→ **TASK STATEMENT**
Retype the data below line for line, keeping every character unchanged.

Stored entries

* Start *

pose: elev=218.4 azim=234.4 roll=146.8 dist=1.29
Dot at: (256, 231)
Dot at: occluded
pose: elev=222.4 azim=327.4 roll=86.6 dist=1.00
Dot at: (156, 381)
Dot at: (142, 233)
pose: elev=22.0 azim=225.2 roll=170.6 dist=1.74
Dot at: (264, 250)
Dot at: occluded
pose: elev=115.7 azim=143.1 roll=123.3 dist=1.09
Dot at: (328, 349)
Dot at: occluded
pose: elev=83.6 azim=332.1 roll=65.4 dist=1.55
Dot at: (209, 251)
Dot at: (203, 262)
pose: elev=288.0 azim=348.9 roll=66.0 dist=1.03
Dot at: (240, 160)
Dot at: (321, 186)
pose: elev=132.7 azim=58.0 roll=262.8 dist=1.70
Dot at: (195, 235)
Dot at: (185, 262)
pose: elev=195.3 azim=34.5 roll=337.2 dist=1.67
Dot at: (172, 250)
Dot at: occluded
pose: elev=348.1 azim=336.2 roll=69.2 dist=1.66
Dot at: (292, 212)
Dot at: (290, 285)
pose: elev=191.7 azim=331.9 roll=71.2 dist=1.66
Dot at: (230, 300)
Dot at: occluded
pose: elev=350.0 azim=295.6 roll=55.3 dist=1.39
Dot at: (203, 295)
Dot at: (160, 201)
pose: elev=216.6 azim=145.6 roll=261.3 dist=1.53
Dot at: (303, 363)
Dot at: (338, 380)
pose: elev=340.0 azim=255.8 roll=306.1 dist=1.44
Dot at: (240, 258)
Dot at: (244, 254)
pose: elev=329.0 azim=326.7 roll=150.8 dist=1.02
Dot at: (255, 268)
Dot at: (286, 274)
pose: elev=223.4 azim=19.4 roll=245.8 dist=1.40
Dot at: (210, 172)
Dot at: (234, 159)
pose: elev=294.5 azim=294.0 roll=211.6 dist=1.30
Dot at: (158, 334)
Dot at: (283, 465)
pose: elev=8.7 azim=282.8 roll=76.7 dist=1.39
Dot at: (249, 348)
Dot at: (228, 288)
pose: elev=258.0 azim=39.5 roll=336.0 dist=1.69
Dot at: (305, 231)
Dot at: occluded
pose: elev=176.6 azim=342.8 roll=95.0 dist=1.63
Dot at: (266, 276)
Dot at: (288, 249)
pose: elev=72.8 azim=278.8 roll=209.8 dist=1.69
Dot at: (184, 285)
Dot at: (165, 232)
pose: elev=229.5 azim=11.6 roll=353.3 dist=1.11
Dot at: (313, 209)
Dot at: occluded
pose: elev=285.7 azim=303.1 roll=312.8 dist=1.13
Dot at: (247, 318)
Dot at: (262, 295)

* End *

→ **REPLY TO THE TASK**
pose: elev=218.4 azim=234.4 roll=146.8 dist=1.29
Dot at: (256, 231)
Dot at: occluded
pose: elev=222.4 azim=327.4 roll=86.6 dist=1.00
Dot at: (156, 381)
Dot at: (142, 233)
pose: elev=22.0 azim=225.2 roll=170.6 dist=1.74
Dot at: (264, 250)
Dot at: occluded
pose: elev=115.7 azim=143.1 roll=123.3 dist=1.09
Dot at: (328, 349)
Dot at: occluded
pose: elev=83.6 azim=332.1 roll=65.4 dist=1.55
Dot at: (209, 251)
Dot at: (203, 262)
pose: elev=288.0 azim=348.9 roll=66.0 dist=1.03
Dot at: (240, 160)
Dot at: (321, 186)
pose: elev=132.7 azim=58.0 roll=262.8 dist=1.70
Dot at: (195, 235)
Dot at: (185, 262)
pose: elev=195.3 azim=34.5 roll=337.2 dist=1.67
Dot at: (172, 250)
Dot at: occluded
pose: elev=348.1 azim=336.2 roll=69.2 dist=1.66
Dot at: (292, 212)
Dot at: (290, 285)
pose: elev=191.7 azim=331.9 roll=71.2 dist=1.66
Dot at: (230, 300)
Dot at: occluded
pose: elev=350.0 azim=295.6 roll=55.3 dist=1.39
Dot at: (203, 295)
Dot at: (160, 201)
pose: elev=216.6 azim=145.6 roll=261.3 dist=1.53
Dot at: (303, 363)
Dot at: (338, 380)
pose: elev=340.0 azim=255.8 roll=306.1 dist=1.44
Dot at: (240, 258)
Dot at: (244, 254)
pose: elev=329.0 azim=326.7 roll=150.8 dist=1.02
Dot at: (255, 268)
Dot at: (286, 274)
pose: elev=223.4 azim=19.4 roll=245.8 dist=1.40
Dot at: (210, 172)
Dot at: (234, 159)
pose: elev=294.5 azim=294.0 roll=211.6 dist=1.30
Dot at: (158, 334)
Dot at: (283, 465)
pose: elev=8.7 azim=282.8 roll=76.7 dist=1.39
Dot at: (249, 348)
Dot at: (228, 288)
pose: elev=258.0 azim=39.5 roll=336.0 dist=1.69
Dot at: (305, 231)
Dot at: occluded
pose: elev=176.6 azim=342.8 roll=95.0 dist=1.63
Dot at: (266, 276)
Dot at: (288, 249)
pose: elev=72.8 azim=278.8 roll=209.8 dist=1.69
Dot at: (184, 285)
Dot at: (165, 232)
pose: elev=229.5 azim=11.6 roll=353.3 dist=1.11
Dot at: (313, 209)
Dot at: occluded
pose: elev=285.7 azim=303.1 roll=312.8 dist=1.13
Dot at: (247, 318)
Dot at: (262, 295)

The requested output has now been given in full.